Your goal:
Pull from the data below each line where the word "give" occurs, and copy it.

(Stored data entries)

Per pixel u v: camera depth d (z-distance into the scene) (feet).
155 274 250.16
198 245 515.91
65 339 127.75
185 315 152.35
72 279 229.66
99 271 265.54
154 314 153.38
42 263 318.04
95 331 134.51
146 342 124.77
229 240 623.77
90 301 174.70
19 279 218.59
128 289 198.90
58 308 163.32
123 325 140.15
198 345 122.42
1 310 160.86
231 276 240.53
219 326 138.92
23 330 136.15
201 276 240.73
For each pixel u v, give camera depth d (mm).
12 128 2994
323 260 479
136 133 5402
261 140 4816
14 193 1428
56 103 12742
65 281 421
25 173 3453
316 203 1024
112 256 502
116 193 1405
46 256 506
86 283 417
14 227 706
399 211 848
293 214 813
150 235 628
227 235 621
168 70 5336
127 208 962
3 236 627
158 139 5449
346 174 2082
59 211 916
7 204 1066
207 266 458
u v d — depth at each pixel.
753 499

--

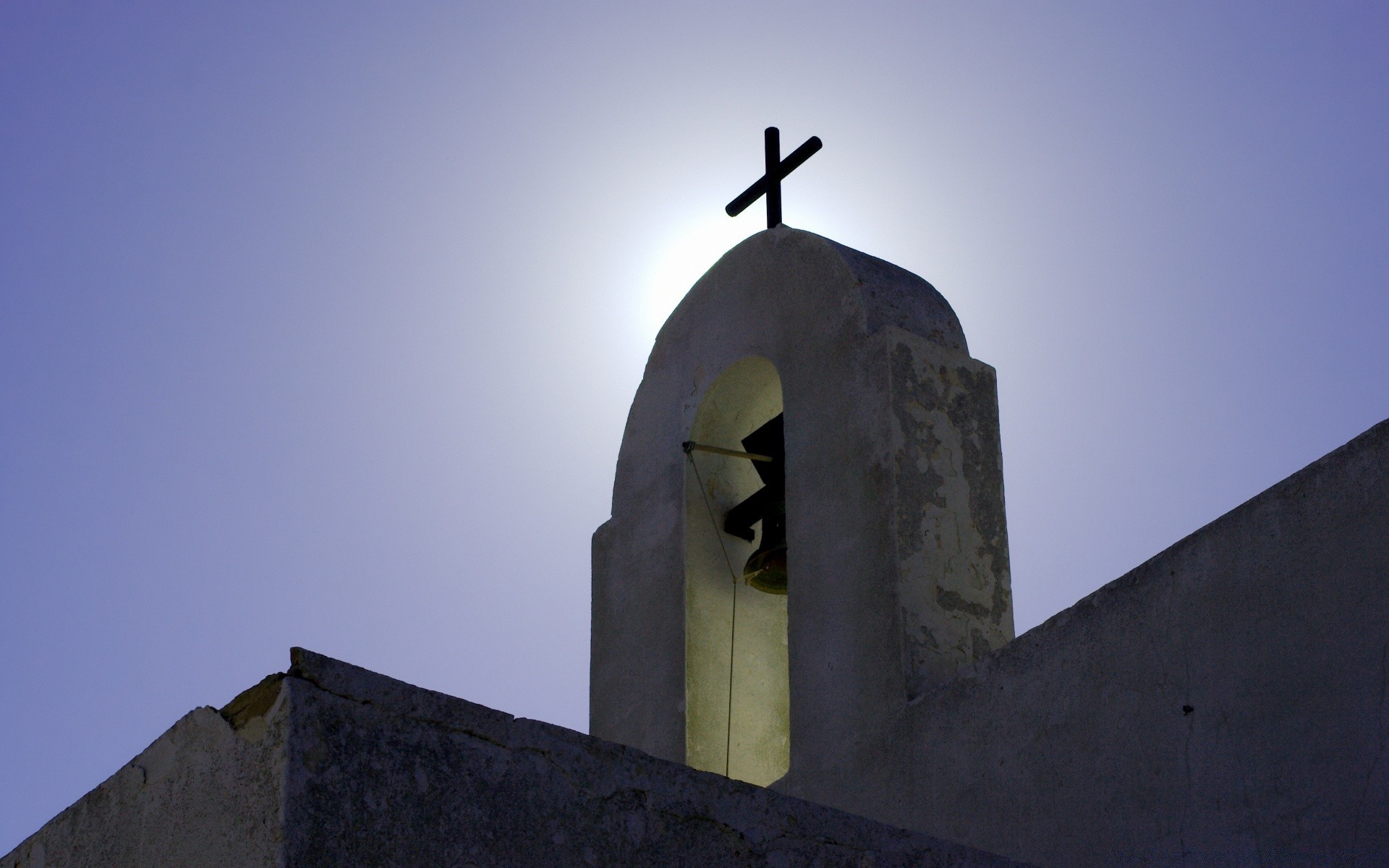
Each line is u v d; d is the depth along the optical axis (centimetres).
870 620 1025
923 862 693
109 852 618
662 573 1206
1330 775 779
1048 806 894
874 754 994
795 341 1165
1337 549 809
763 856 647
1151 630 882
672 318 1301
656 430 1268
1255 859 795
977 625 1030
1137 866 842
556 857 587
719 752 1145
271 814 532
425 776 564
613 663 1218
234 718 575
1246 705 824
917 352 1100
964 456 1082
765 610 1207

...

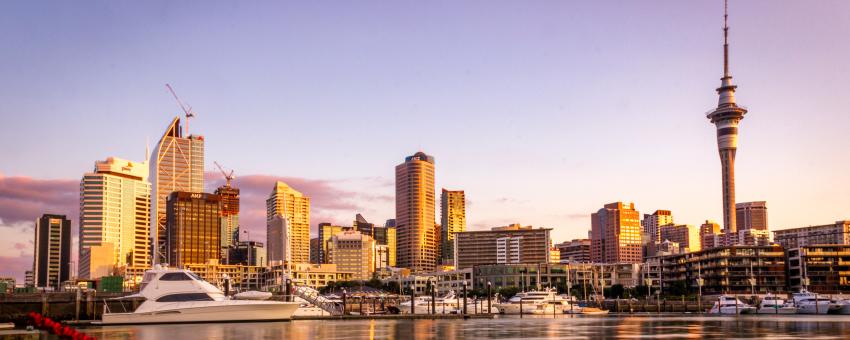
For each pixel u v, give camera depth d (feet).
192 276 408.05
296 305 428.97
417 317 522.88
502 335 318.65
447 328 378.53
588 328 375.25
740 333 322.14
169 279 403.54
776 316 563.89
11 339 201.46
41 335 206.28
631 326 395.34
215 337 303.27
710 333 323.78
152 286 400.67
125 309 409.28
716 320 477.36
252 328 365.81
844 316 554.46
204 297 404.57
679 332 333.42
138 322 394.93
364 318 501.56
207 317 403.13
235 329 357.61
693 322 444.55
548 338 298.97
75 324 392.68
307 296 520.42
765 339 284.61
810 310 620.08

The completed task:
For each pixel u v, give camera depth d (mm).
For each pixel u v, give camera depth d (feet).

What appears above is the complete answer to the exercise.